A história do pão já é muito antiga. Pelo que se sabe, começou-se a fazer pão milhares de anos antes de Cristo. Aliás, antes do pão, as farinhas já eram utilizadas para fazer uma espécie de sopas e bolos com mel, azeite, tâmaras esmagadas e carne moída.

Os primeiros pães, como os conhecemos hoje, foram assados em pedras quentes ou debaixo de cinzas e os primeiros a utilizar fornos de barro e fermento foram os egípcios. Depois disso, com os contactos comerciais dos gregos no Egito, o pão chegou finalmente à Europa. Mas foi só com o Império Romano, que a tradição e cultura do pão se alastrou por todo o lado.

Em Portugal

O nosso país, fortemente marcado por tradições seculares, herdou muito dos romanos. Ficaram as pontes, a calçada, a numeração e muitas outras coisas do dia a dia que nem nos apercebemos. O pão é uma delas.
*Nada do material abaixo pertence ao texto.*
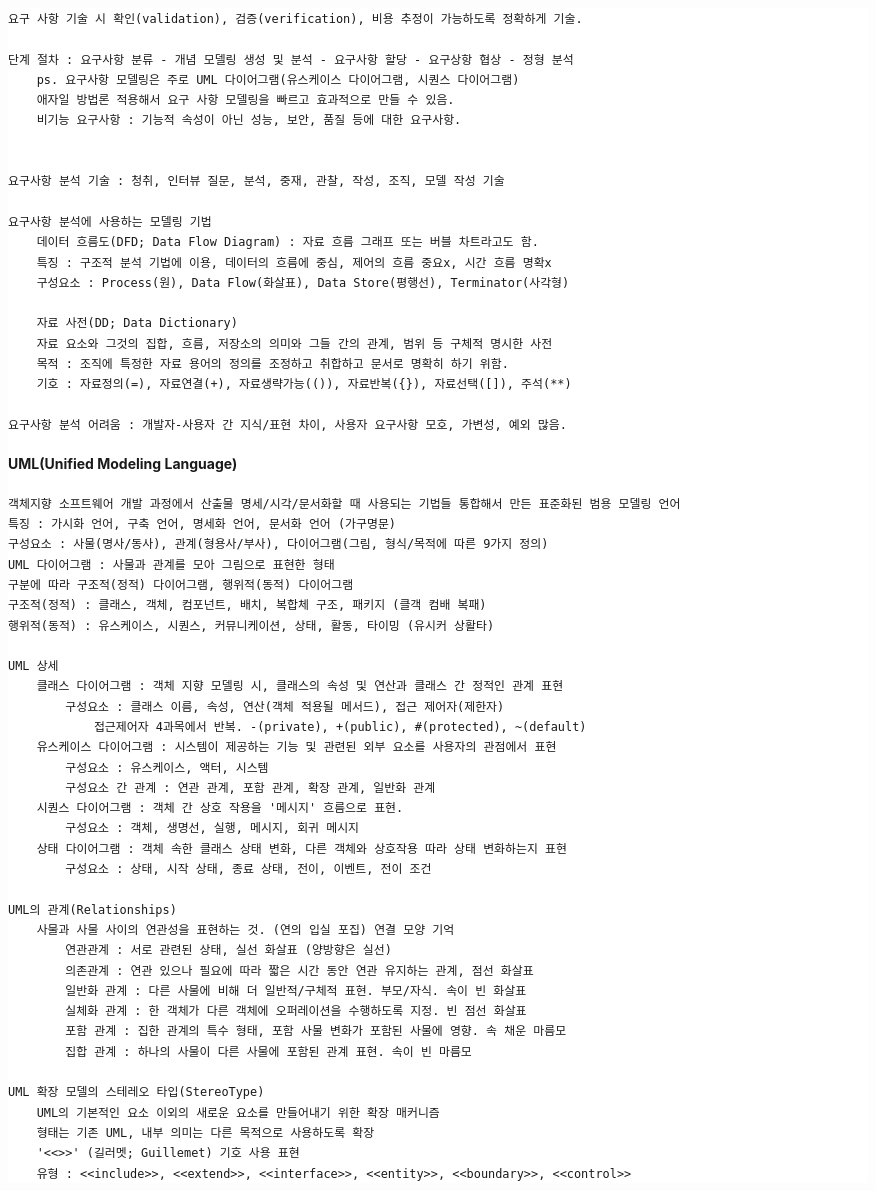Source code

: 	요구 사항 기술 시 확인(validation), 검증(verification), 비용 추정이 가능하도록 정확하게 기술.

	단계 절차 : 요구사항 분류 - 개념 모델링 생성 및 분석 - 요구사항 할당 - 요구상항 협상 - 정형 분석
		ps. 요구사항 모델링은 주로 UML 다이어그램(유스케이스 다이어그램, 시퀀스 다이어그램)
		애자일 방법론 적용해서 요구 사항 모델링을 빠르고 효과적으로 만들 수 있음.
		비기능 요구사항 : 기능적 속성이 아닌 성능, 보안, 품질 등에 대한 요구사항.


	요구사항 분석 기술 : 청취, 인터뷰 질문, 분석, 중재, 관찰, 작성, 조직, 모델 작성 기술

	요구사항 분석에 사용하는 모델링 기법
		데이터 흐름도(DFD; Data Flow Diagram) : 자료 흐름 그래프 또는 버블 차트라고도 함.
		특징 : 구조적 분석 기법에 이용, 데이터의 흐름에 중심, 제어의 흐름 중요x, 시간 흐름 명확x
		구성요소 : Process(원), Data Flow(화살표), Data Store(평행선), Terminator(사각형)

		자료 사전(DD; Data Dictionary)
		자료 요소와 그것의 집합, 흐름, 저장소의 의미와 그들 간의 관계, 범위 등 구체적 명시한 사전
		목적 : 조직에 특정한 자료 용어의 정의를 조정하고 취합하고 문서로 명확히 하기 위함.
		기호 : 자료정의(=), 자료연결(+), 자료생략가능(()), 자료반복({}), 자료선택([]), 주석(**)

	요구사항 분석 어려움 : 개발자-사용자 간 지식/표현 차이, 사용자 요구사항 모호, 가변성, 예외 많음.

#### UML(Unified Modeling Language)
	객체지향 소프트웨어 개발 과정에서 산출물 명세/시각/문서화할 때 사용되는 기법들 통합해서 만든 표준화된 범용 모델링 언어
	특징 : 가시화 언어, 구축 언어, 명세화 언어, 문서화 언어 (가구명문)
	구성요소 : 사물(명사/동사), 관계(형용사/부사), 다이어그램(그림, 형식/목적에 따른 9가지 정의)
	UML 다이어그램 : 사물과 관계를 모아 그림으로 표현한 형태
	구분에 따라 구조적(정적) 다이어그램, 행위적(동적) 다이어그램
	구조적(정적) : 클래스, 객체, 컴포넌트, 배치, 복합체 구조, 패키지 (클객 컴배 복패)
	행위적(동적) : 유스케이스, 시퀀스, 커뮤니케이션, 상태, 활동, 타이밍 (유시커 상활타)

	UML 상세
		클래스 다이어그램 : 객체 지향 모델링 시, 클래스의 속성 및 연산과 클래스 간 정적인 관계 표현
			구성요소 : 클래스 이름, 속성, 연산(객체 적용될 메서드), 접근 제어자(제한자)
				접근제어자 4과목에서 반복. -(private), +(public), #(protected), ~(default)
		유스케이스 다이어그램 : 시스템이 제공하는 기능 및 관련된 외부 요소를 사용자의 관점에서 표현
			구성요소 : 유스케이스, 액터, 시스템 
			구성요소 간 관계 : 연관 관계, 포함 관계, 확장 관계, 일반화 관계
		시퀀스 다이어그램 : 객체 간 상호 작용을 '메시지' 흐름으로 표현.
			구성요소 : 객체, 생명선, 실행, 메시지, 회귀 메시지
		상태 다이어그램 : 객체 속한 클래스 상태 변화, 다른 객체와 상호작용 따라 상태 변화하는지 표현
			구성요소 : 상태, 시작 상태, 종료 상태, 전이, 이벤트, 전이 조건

	UML의 관계(Relationships)
		사물과 사물 사이의 연관성을 표현하는 것. (연의 입실 포집) 연결 모양 기억
			연관관계 : 서로 관련된 상태, 실선 화살표 (양방향은 실선)
			의존관계 : 연관 있으나 필요에 따라 짧은 시간 동안 연관 유지하는 관계, 점선 화살표
			일반화 관계 : 다른 사물에 비해 더 일반적/구체적 표현. 부모/자식. 속이 빈 화살표
			실체화 관계 : 한 객체가 다른 객체에 오퍼레이션을 수행하도록 지정. 빈 점선 화살표
			포함 관계 : 집한 관계의 특수 형태, 포함 사물 변화가 포함된 사물에 영향. 속 채운 마름모
			집합 관계 : 하나의 사물이 다른 사물에 포함된 관계 표현. 속이 빈 마름모

	UML 확장 모델의 스테레오 타입(StereoType)
		UML의 기본적인 요소 이외의 새로운 요소를 만들어내기 위한 확장 매커니즘
		형태는 기존 UML, 내부 의미는 다른 목적으로 사용하도록 확장
		'<<>>' (길러멧; Guillemet) 기호 사용 표현
		유형 : <<include>>, <<extend>>, <<interface>>, <<entity>>, <<boundary>>, <<control>>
Começa por ser farinha, passando depois pela moagem, assadura e cozedura, para no fim, ser o pão presente em todas as mesas portuguesas.
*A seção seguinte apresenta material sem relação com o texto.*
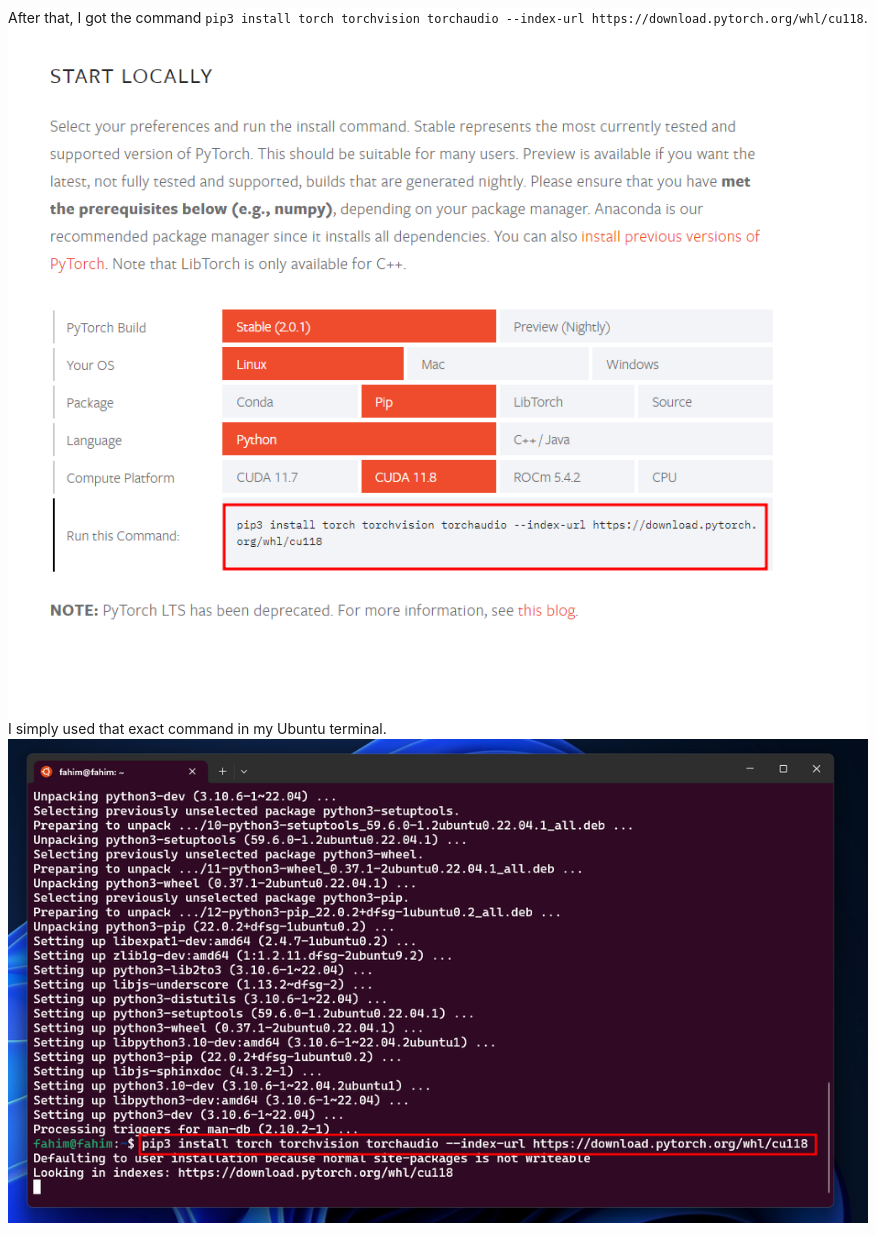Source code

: After that, I got the command `pip3 install torch torchvision torchaudio --index-url https://download.pytorch.org/whl/cu118`. <br> ![PyTorch command](img/58.png) <br>

I simply used that exact command in my Ubuntu terminal. <br> ![PyTorch command](img/59.png) <br>
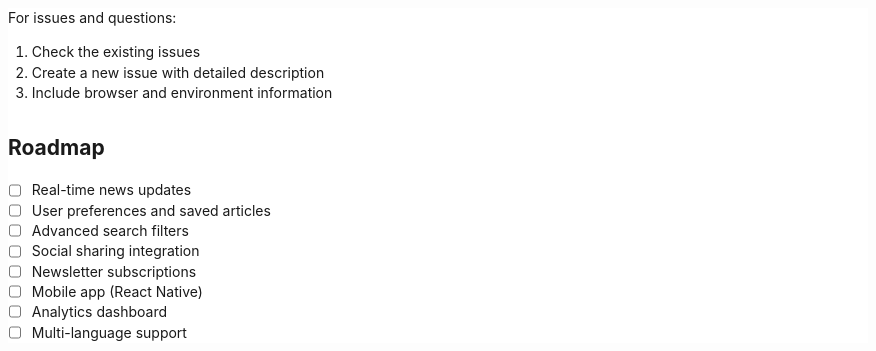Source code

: For issues and questions:
1. Check the existing issues
2. Create a new issue with detailed description
3. Include browser and environment information

## Roadmap

- [ ] Real-time news updates
- [ ] User preferences and saved articles
- [ ] Advanced search filters
- [ ] Social sharing integration
- [ ] Newsletter subscriptions
- [ ] Mobile app (React Native)
- [ ] Analytics dashboard
- [ ] Multi-language support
Cada região faz um pão diferente, de acordo com o tipo de farinhas que tem, mas seja em que zona for, está presente em todas as horas do nosso dia. Come-se logo ao pequeno-almoço, leva-se embrulhado para comer a meio da manhã, ao almoço não há mesa que não o tenha, ao lanche cai sempre bem, ao jantar não pode faltar e antes de ir dormir umas sopinhas de pão com leite também são sempre bem-vindas.

Alimento, tradição, cultura, trabalho, religião, arte e até ditado popular, o pão é insubstituível. É por isso que os nossos padeiros fazem de tudo para que nunca lhe falte o pão quentinho que todo o português merece.